▶ Work instructions
Down to the last line, write out the entries below exactly and omit all pictures.

▶ Records for this exercise
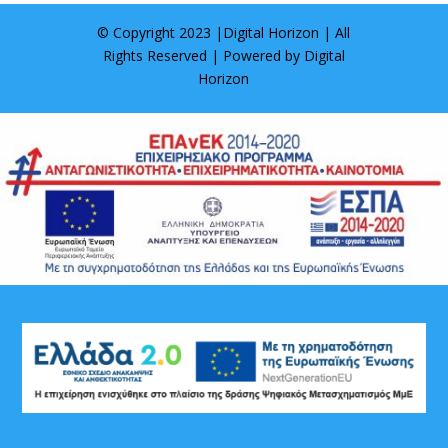
© Copyright 2023 |
Digital Horizon
| All
Rights Reserved | Powered by
Digital
Horizon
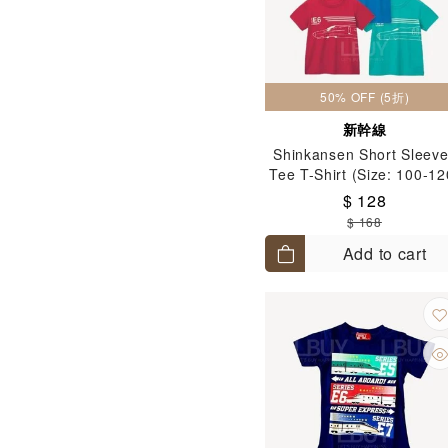
50% OFF (5折)
新幹線
Shinkansen Short Sleev
Tee T-Shirt (Size: 100-12
$ 128
$ 168
Add to cart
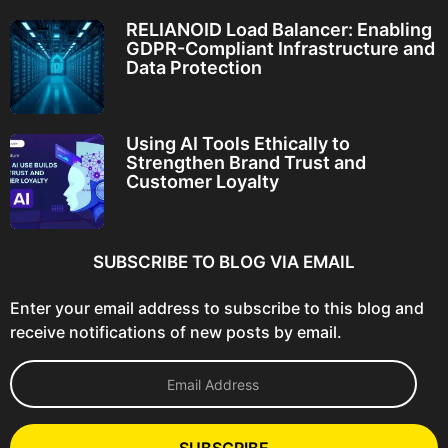
RELIANOID Load Balancer: Enabling
GDPR-Compliant Infrastructure and
Data Protection
Using AI Tools Ethically to
Strengthen Brand Trust and
Customer Loyalty
SUBSCRIBE TO BLOG VIA EMAIL
Enter your email address to subscribe to this blog and
receive notifications of new posts by email.
E
m
a
i
l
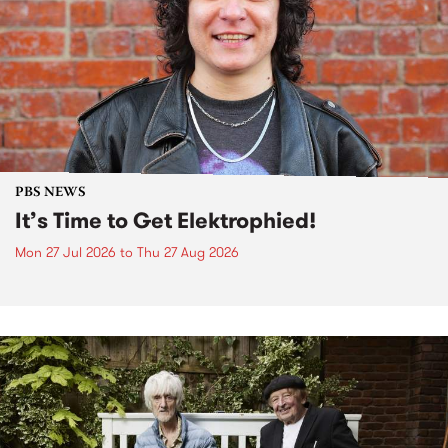
PBS NEWS
It’s Time to Get Elektrophied!
Mon 27 Jul 2026
to
Thu 27 Aug 2026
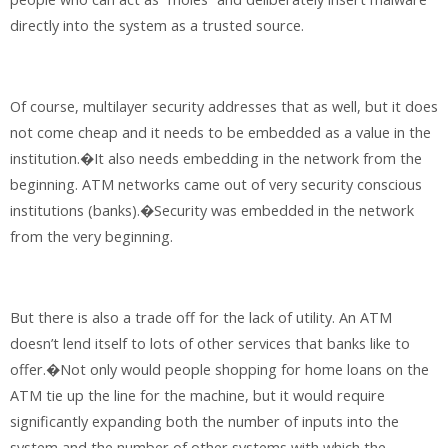
directly into the system as a trusted source.
Of course, multilayer security addresses that as well, but it does
not come cheap and it needs to be embedded as a value in the
institution.�It also needs embedding in the network from the
beginning. ATM networks came out of very security conscious
institutions (banks).�Security was embedded in the network
from the very beginning.
But there is also a trade off for the lack of utility. An ATM
doesn’t lend itself to lots of other services that banks like to
offer.�Not only would people shopping for home loans on the
ATM tie up the line for the machine, but it would require
significantly expanding both the number of inputs into the
system and the number of other systems with which the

▶ Answer to the problem
© Copyright 2023 |
Digital Horizon
| All
Rights Reserved | Powered by
Digital
Horizon
50% OFF (5折)
新幹線
Shinkansen Short Sleev
Tee T-Shirt (Size: 100-12
$ 128
$ 168
Add to cart
RELIANOID Load Balancer: Enabling
GDPR-Compliant Infrastructure and
Data Protection
Using AI Tools Ethically to
Strengthen Brand Trust and
Customer Loyalty
SUBSCRIBE TO BLOG VIA EMAIL
Enter your email address to subscribe to this blog and
receive notifications of new posts by email.
E
m
a
i
l
PBS NEWS
It’s Time to Get Elektrophied!
Mon 27 Jul 2026
to
Thu 27 Aug 2026
directly into the system as a trusted source.
Of course, multilayer security addresses that as well, but it does
not come cheap and it needs to be embedded as a value in the
institution.�It also needs embedding in the network from the
beginning. ATM networks came out of very security conscious
institutions (banks).�Security was embedded in the network
from the very beginning.
But there is also a trade off for the lack of utility. An ATM
doesn’t lend itself to lots of other services that banks like to
offer.�Not only would people shopping for home loans on the
ATM tie up the line for the machine, but it would require
significantly expanding both the number of inputs into the
system and the number of other systems with which the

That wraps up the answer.